(TEXT BLOCK)

From Best of 2016, Top Category on the Rise: New Zealand Chardonnay

Jan 11, 2017 | Blog

Among the highlights of my 2016 was an opportunity to return as a senior international judge for the Air New Zealand Wine Awards in Auckland.  Judging this competition in 1999 was one of the most illuminating early experiences in my work in wine, one that disclosed a breadth of excellence and potential that was simply impossible to appreciate fully based on the relatively limited selection of New Zealand wines available for tasting in the USA.  Equally illuminating in 1999 was the professionalism of the judges and the judging, and the caliber of the Awards in 2016 was even more impressive in 2016 under the direction of Michael Brajkovich MW, the Chair of Judges.

(End TEXT BLOCK)

## REQUIRED ACTION 1
In the blog post on New Zealand Chardonnay, who directed the 2016 Air New Zealand Wine Awards as Chair of Judges?
## REQUIRED ACTION 2
Transcribe the stretch of the blog post on New Zealand Chardonnay from "Among the highlights" through "Chair of Judges.".

(SUPPLIED INFORMATION)

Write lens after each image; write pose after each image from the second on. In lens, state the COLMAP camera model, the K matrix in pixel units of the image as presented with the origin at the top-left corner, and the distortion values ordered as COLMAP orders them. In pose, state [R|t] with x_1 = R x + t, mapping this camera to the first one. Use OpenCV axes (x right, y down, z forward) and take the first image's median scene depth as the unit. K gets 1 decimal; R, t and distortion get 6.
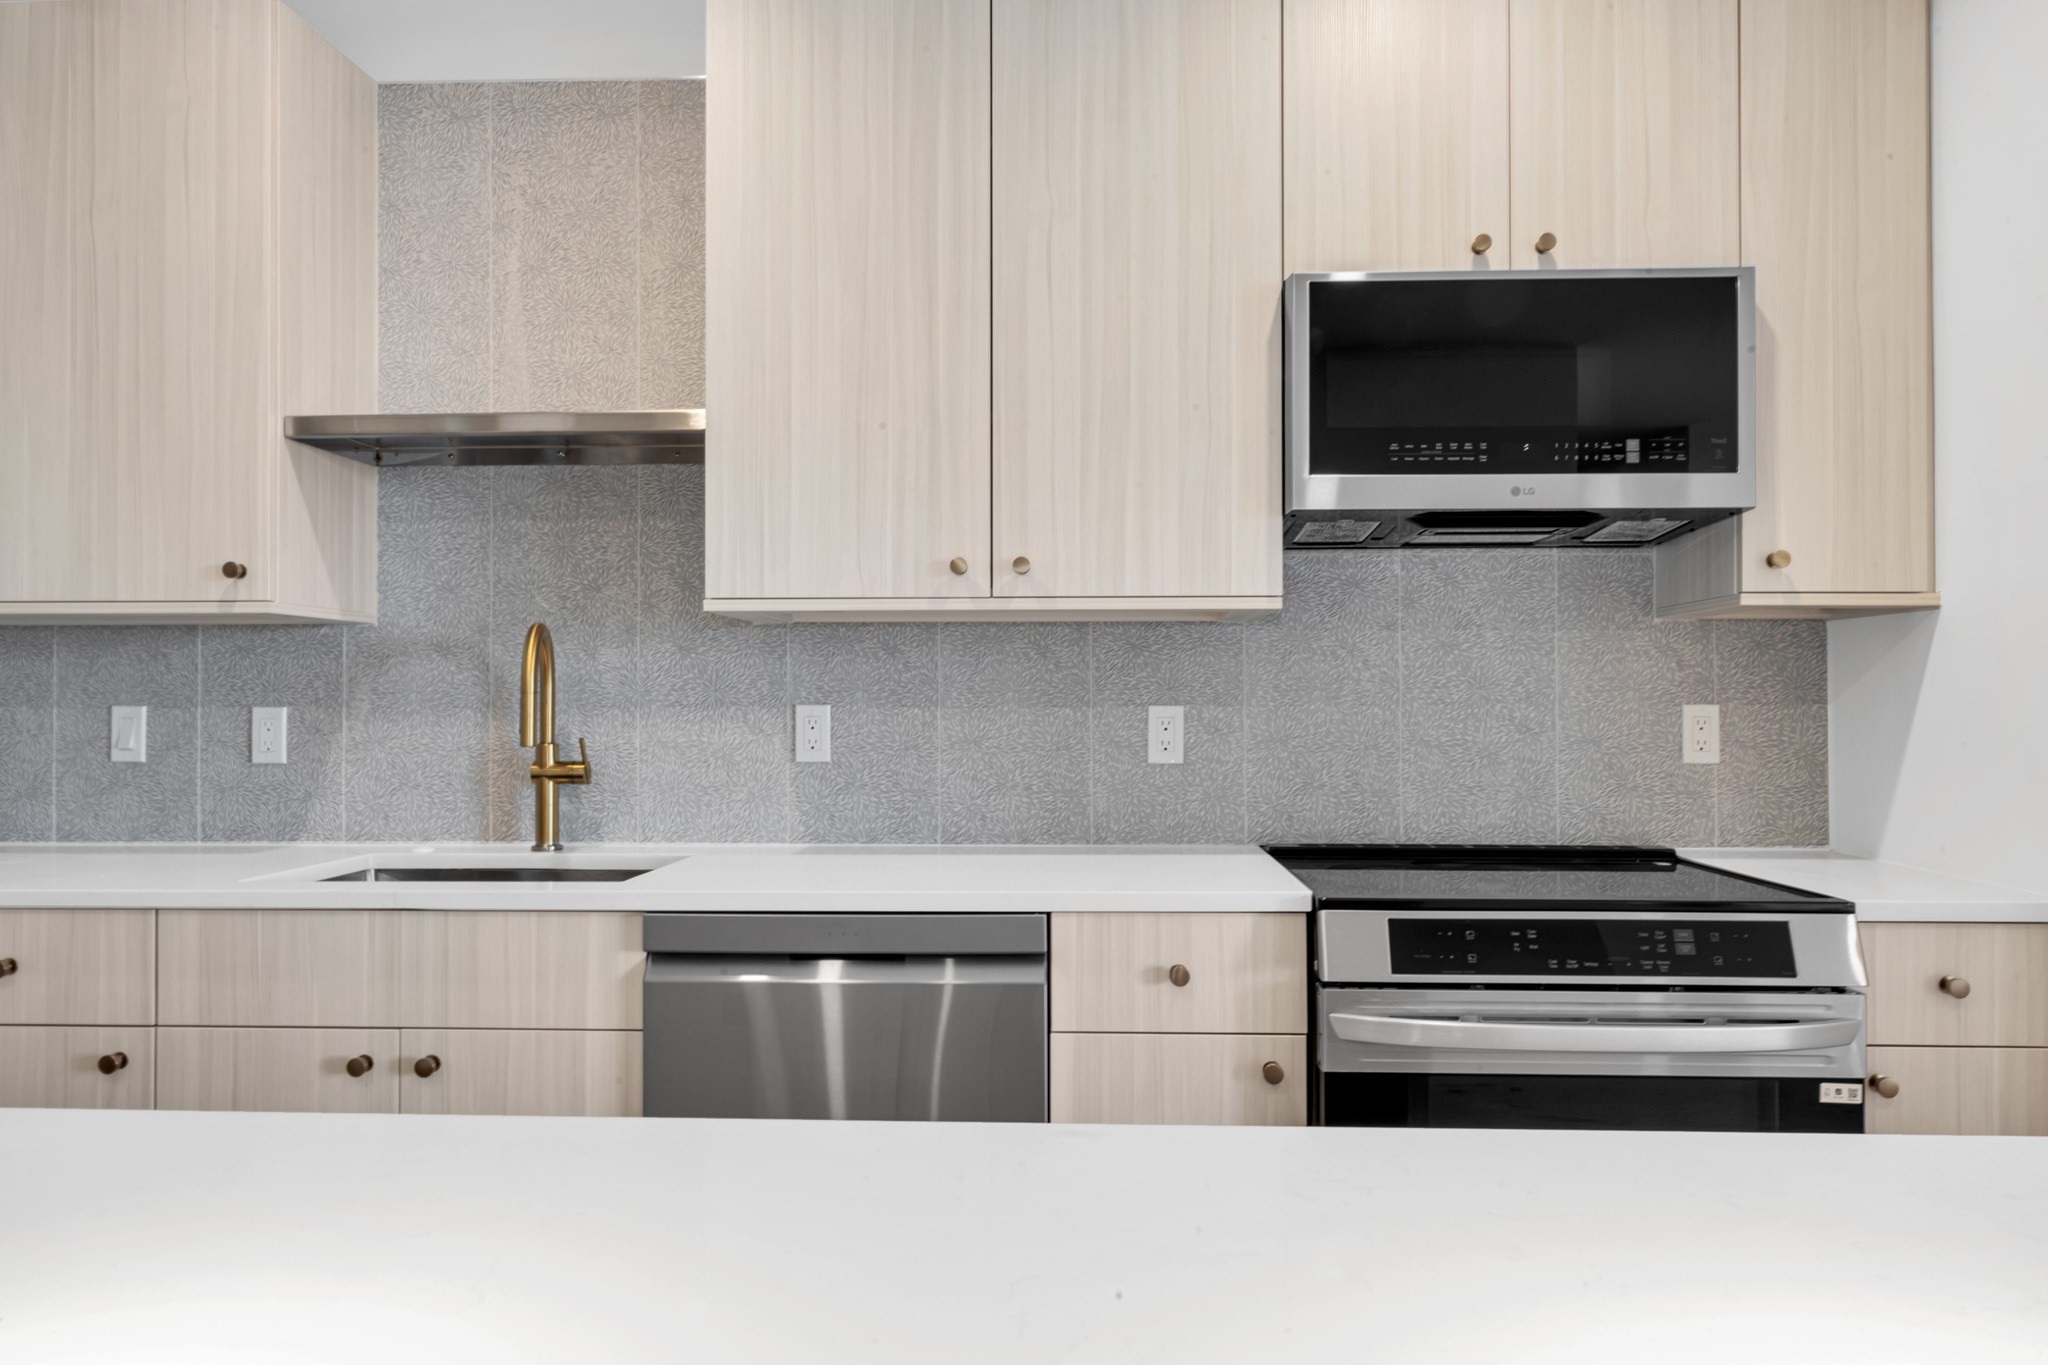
lens RADIAL K [[1317.8, 0, 1047.6], [0, 1317.8, 693.4], [0, 0, 1]] dist [0.003266, -0.003237]
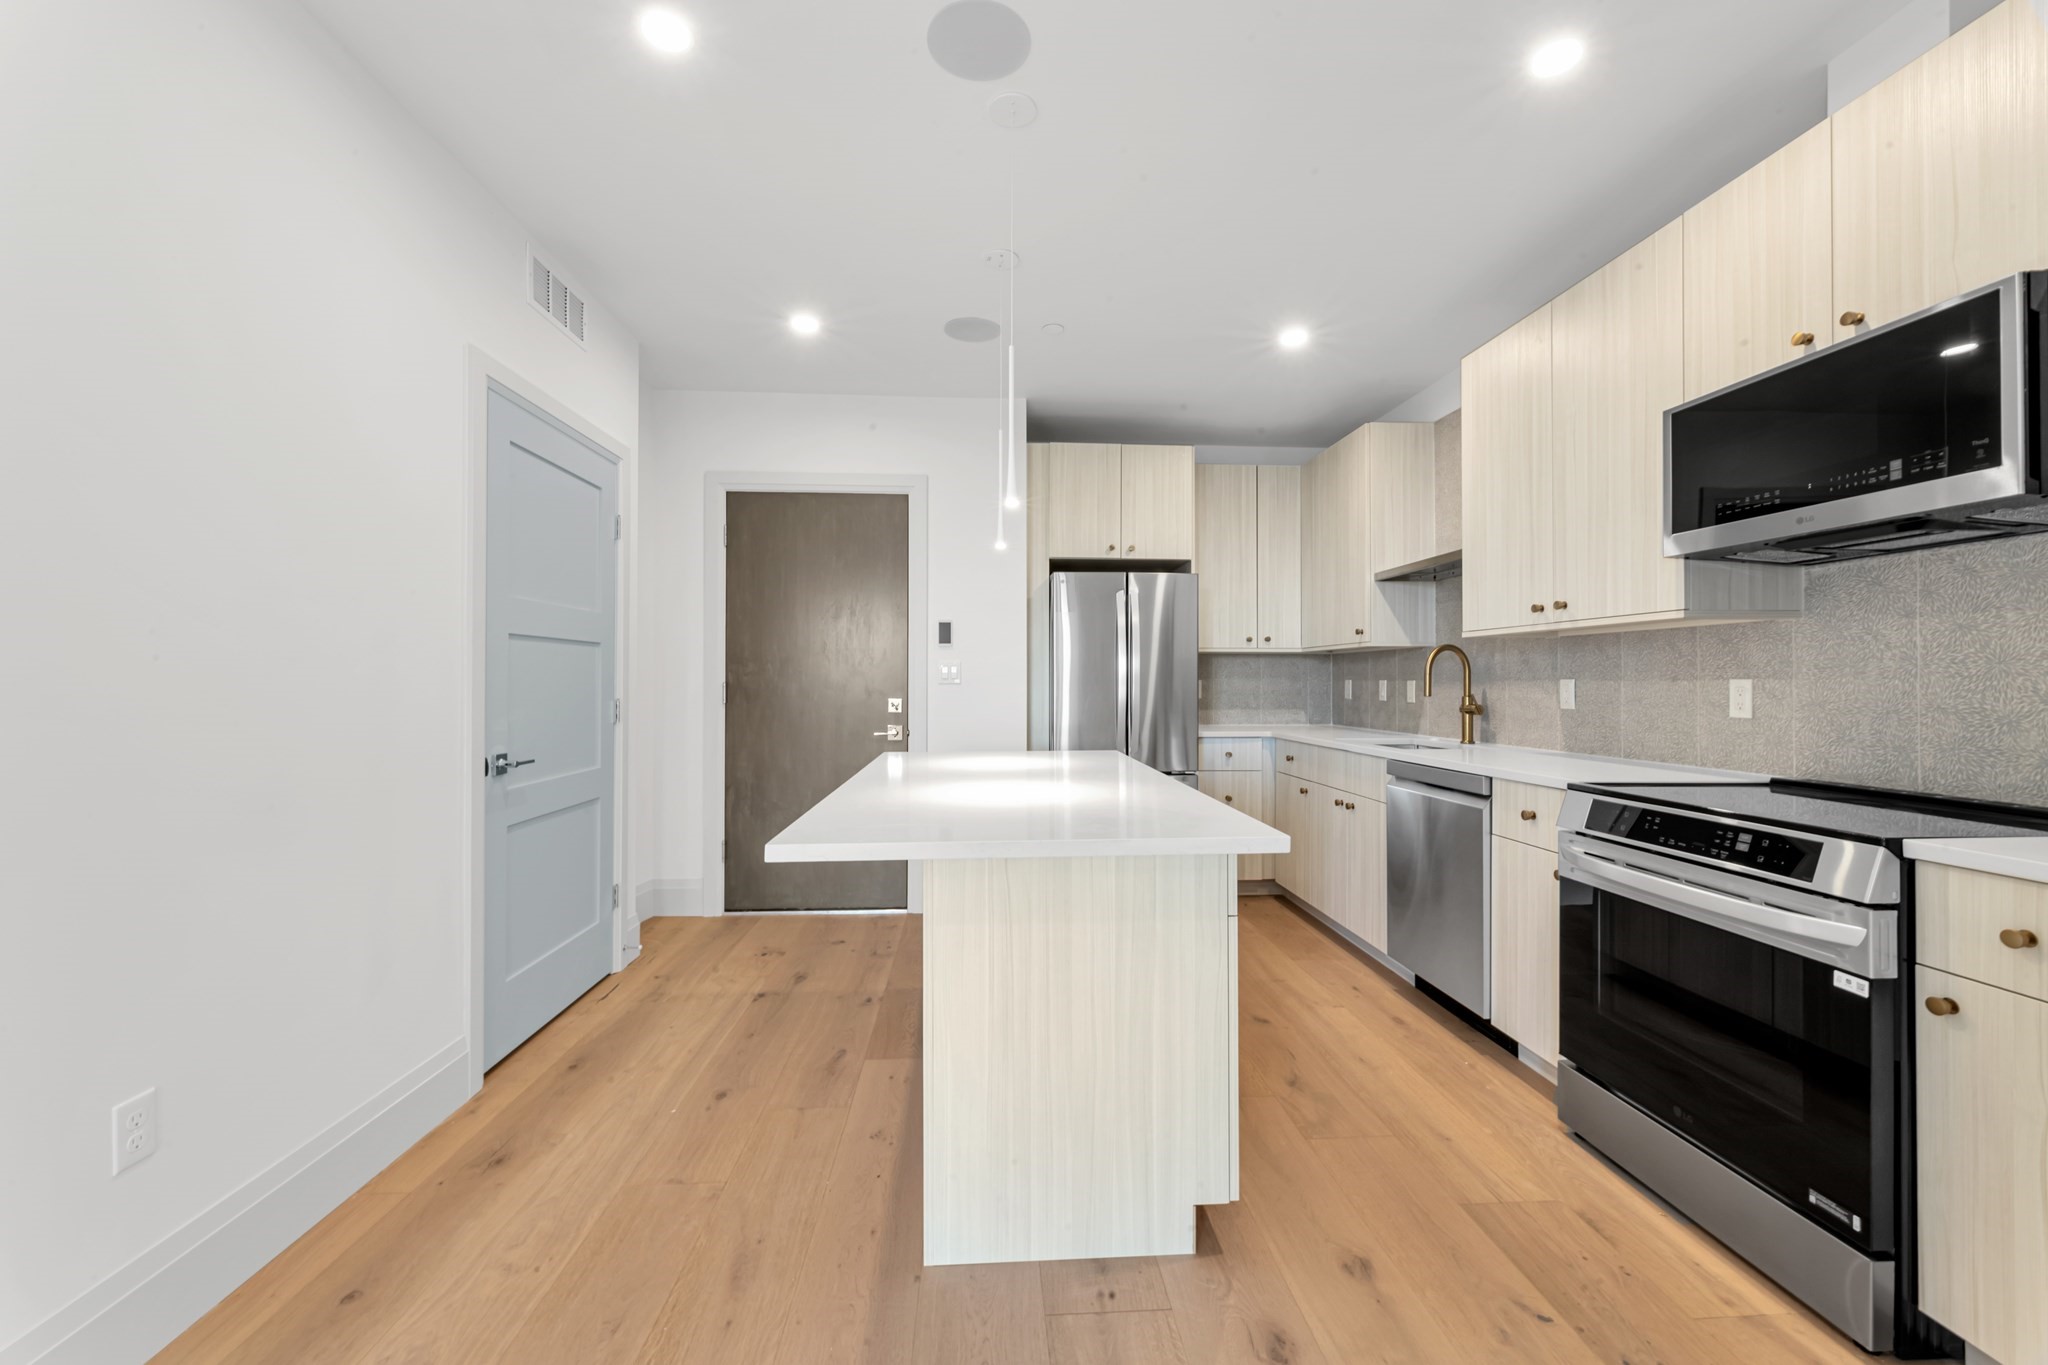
lens RADIAL K [[828.1, 0, 1018.6], [0, 828.1, 676.3], [0, 0, 1]] dist [0.004100, -0.000691]
pose [[0.094213, -0.005635, -0.995536, 0.963771], [0.006207, 0.999968, -0.005072, 0.005904], [0.995533, -0.005701, 0.094245, 0.097613]]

(End SUPPLIED INFORMATION)

## EXERCISE RESULT 1
Michael Brajkovich MW

## EXERCISE RESULT 2
Among the highlights of my 2016 was an opportunity to return as a senior international judge for the Air New Zealand Wine Awards in Auckland.  Judging this competition in 1999 was one of the most illuminating early experiences in my work in wine, one that disclosed a breadth of excellence and potential that was simply impossible to appreciate fully based on the relatively limited selection of New Zealand wines available for tasting in the USA.  Equally illuminating in 1999 was the professionalism of the judges and the judging, and the caliber of the Awards in 2016 was even more impressive in 2016 under the direction of Michael Brajkovich MW, the Chair of Judges.